Work to complete:
Report every line in the material that contains the string "ministeriali", treating uppercase and lowercase letters as different.

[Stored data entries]
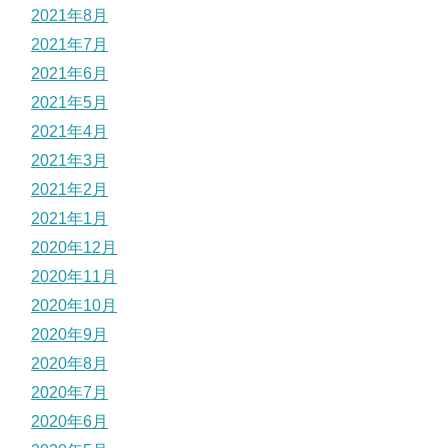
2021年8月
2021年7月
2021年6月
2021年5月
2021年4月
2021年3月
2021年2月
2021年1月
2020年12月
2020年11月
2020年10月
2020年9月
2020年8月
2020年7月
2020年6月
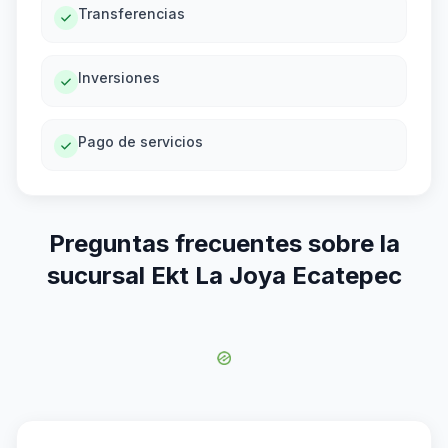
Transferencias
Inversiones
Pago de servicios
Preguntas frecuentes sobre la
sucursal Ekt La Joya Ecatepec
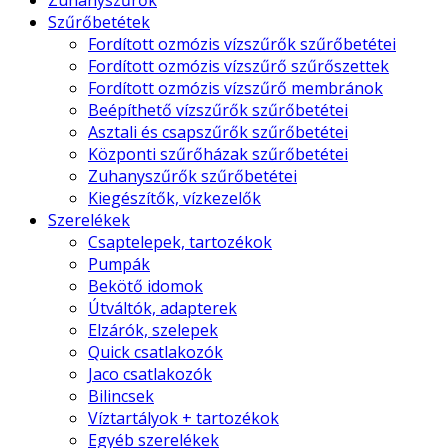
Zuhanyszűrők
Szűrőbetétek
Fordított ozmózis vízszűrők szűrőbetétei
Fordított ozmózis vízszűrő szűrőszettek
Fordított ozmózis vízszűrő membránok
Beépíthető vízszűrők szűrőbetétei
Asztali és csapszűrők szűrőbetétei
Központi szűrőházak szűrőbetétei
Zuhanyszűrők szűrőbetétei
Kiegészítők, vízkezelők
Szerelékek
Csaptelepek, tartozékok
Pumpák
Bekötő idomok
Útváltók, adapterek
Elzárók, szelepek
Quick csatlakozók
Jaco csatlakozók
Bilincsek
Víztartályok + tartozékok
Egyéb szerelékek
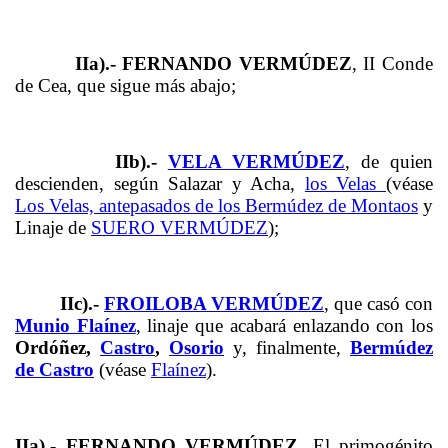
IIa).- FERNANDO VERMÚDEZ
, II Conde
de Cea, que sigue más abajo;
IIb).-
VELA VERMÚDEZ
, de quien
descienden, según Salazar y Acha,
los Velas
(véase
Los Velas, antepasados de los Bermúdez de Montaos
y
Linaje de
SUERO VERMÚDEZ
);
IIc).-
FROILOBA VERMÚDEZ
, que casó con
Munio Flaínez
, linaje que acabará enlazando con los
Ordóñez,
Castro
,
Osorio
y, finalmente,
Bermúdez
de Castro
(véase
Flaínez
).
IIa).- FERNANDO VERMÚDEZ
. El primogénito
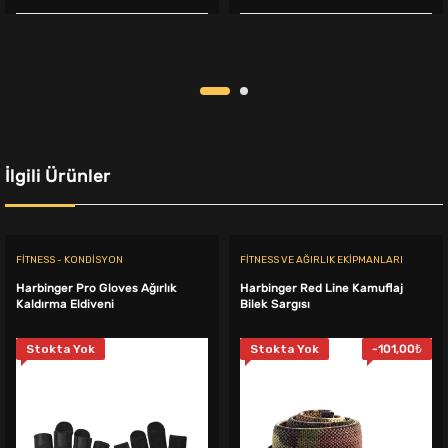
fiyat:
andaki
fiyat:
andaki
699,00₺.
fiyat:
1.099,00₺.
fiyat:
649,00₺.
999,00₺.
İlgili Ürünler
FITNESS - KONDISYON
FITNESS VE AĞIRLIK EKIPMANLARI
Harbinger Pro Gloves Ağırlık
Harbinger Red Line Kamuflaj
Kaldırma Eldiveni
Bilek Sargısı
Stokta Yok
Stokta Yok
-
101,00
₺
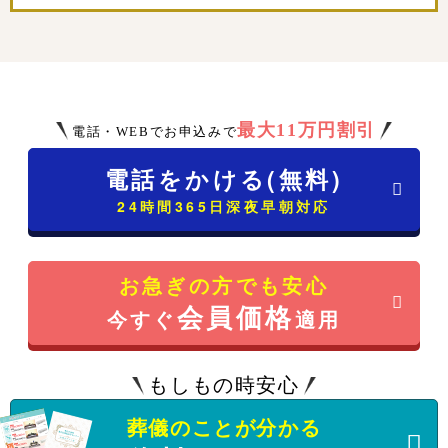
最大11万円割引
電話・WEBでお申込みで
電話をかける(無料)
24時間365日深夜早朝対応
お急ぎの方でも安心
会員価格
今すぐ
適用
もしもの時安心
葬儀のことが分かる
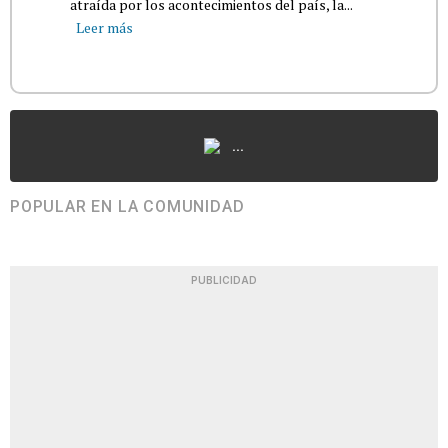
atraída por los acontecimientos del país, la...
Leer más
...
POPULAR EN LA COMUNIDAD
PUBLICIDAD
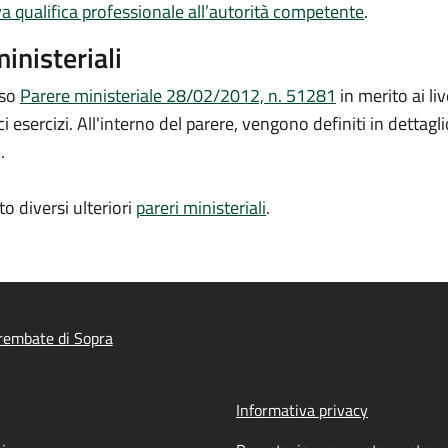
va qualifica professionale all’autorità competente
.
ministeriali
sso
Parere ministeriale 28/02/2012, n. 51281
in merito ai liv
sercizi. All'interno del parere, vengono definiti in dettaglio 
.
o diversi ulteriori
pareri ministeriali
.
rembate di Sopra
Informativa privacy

Result:
ministeriali
pareri ministeriali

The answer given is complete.